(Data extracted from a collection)

•••

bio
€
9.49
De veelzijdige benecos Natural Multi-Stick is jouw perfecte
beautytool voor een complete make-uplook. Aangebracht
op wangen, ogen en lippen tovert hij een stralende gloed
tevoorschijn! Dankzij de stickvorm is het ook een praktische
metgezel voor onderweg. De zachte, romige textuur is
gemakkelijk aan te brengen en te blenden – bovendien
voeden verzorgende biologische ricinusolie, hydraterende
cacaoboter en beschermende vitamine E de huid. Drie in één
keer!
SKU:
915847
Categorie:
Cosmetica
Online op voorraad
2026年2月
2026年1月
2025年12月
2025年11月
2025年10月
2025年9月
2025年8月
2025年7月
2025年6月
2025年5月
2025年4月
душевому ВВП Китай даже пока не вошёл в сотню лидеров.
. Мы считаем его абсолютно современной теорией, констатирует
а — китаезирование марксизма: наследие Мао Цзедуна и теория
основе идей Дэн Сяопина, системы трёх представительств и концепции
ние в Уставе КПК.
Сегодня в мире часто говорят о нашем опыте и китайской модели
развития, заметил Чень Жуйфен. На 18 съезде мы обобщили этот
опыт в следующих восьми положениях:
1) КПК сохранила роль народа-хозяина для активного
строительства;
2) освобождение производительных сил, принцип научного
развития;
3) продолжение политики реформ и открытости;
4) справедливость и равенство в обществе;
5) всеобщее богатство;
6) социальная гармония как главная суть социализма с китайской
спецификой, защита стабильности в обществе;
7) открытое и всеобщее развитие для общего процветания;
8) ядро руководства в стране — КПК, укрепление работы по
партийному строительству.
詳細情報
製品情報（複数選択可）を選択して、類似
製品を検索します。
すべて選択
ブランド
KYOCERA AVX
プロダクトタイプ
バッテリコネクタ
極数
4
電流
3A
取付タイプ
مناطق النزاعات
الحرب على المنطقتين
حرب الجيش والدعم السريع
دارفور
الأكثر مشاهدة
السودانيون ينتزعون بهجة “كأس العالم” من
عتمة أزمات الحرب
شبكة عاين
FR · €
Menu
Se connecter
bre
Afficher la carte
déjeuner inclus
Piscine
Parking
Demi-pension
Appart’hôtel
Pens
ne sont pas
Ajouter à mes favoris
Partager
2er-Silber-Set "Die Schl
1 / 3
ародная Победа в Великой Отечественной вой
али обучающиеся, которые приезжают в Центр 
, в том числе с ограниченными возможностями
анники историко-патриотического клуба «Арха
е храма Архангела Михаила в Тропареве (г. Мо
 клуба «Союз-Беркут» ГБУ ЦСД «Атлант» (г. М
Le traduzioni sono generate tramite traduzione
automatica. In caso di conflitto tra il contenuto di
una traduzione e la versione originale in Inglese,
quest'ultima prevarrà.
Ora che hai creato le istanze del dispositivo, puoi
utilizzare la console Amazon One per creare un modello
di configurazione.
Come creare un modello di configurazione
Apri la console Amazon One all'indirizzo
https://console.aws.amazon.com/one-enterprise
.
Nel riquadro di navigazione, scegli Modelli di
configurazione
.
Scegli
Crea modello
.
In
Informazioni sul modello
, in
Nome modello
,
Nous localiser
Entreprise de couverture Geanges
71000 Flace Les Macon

•••

Goal of the exercise: Which lines of the data include the string "configurazione"? Copy each of them.

Response to the exercise:
di configurazione.
Come creare un modello di configurazione
configurazione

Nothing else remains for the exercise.